Stored entries
----
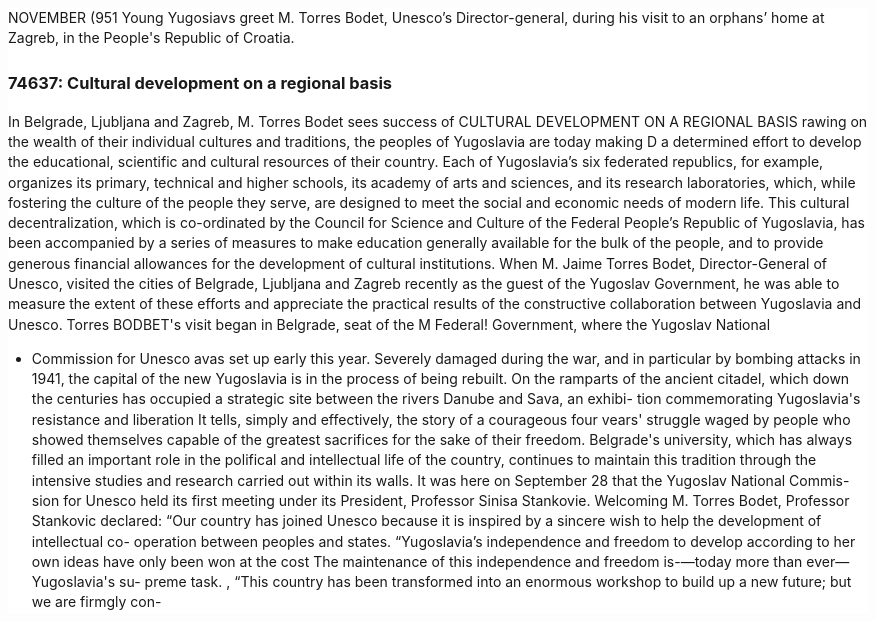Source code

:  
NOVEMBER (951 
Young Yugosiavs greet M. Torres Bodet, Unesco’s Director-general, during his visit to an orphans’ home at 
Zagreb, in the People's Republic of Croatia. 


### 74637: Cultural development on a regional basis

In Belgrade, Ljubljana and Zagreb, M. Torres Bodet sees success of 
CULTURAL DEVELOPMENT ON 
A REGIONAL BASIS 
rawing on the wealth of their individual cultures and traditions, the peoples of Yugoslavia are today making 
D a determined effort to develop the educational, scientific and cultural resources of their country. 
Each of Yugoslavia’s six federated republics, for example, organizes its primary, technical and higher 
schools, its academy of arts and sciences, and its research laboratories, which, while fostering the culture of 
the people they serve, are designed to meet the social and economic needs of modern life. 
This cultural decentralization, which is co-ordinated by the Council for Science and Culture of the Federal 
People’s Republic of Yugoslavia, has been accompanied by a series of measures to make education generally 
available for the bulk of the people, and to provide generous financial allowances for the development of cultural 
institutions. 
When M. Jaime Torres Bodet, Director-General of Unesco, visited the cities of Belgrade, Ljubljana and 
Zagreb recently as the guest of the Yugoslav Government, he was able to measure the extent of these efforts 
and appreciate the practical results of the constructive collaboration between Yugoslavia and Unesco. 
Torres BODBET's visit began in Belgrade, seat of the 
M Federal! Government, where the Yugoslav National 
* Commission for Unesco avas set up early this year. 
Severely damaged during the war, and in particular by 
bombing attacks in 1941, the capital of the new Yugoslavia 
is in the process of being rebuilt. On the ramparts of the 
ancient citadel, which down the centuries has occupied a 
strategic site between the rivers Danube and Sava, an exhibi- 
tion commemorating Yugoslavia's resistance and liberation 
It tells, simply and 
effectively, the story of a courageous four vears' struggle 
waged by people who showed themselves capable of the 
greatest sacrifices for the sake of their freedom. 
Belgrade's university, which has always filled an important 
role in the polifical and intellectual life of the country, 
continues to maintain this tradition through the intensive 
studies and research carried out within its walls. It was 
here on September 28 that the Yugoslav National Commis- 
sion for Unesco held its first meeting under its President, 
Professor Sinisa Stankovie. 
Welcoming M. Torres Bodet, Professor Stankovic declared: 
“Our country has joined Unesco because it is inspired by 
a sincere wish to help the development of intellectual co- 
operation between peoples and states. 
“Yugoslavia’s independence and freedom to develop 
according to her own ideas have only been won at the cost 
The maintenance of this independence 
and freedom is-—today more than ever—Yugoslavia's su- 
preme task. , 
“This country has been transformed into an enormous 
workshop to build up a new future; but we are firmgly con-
----
**ABOUT THIS TASK:** Reproduce word for word the lines from the line with "In Belgrade, Ljubljana" to the line with "Torres BODBET's visit", including both of those lines.

**PROBLEM SOLUTION:**
In Belgrade, Ljubljana and Zagreb, M. Torres Bodet sees success of 
CULTURAL DEVELOPMENT ON 
A REGIONAL BASIS 
rawing on the wealth of their individual cultures and traditions, the peoples of Yugoslavia are today making 
D a determined effort to develop the educational, scientific and cultural resources of their country. 
Each of Yugoslavia’s six federated republics, for example, organizes its primary, technical and higher 
schools, its academy of arts and sciences, and its research laboratories, which, while fostering the culture of 
the people they serve, are designed to meet the social and economic needs of modern life. 
This cultural decentralization, which is co-ordinated by the Council for Science and Culture of the Federal 
People’s Republic of Yugoslavia, has been accompanied by a series of measures to make education generally 
available for the bulk of the people, and to provide generous financial allowances for the development of cultural 
institutions. 
When M. Jaime Torres Bodet, Director-General of Unesco, visited the cities of Belgrade, Ljubljana and 
Zagreb recently as the guest of the Yugoslav Government, he was able to measure the extent of these efforts 
and appreciate the practical results of the constructive collaboration between Yugoslavia and Unesco. 
Torres BODBET's visit began in Belgrade, seat of the 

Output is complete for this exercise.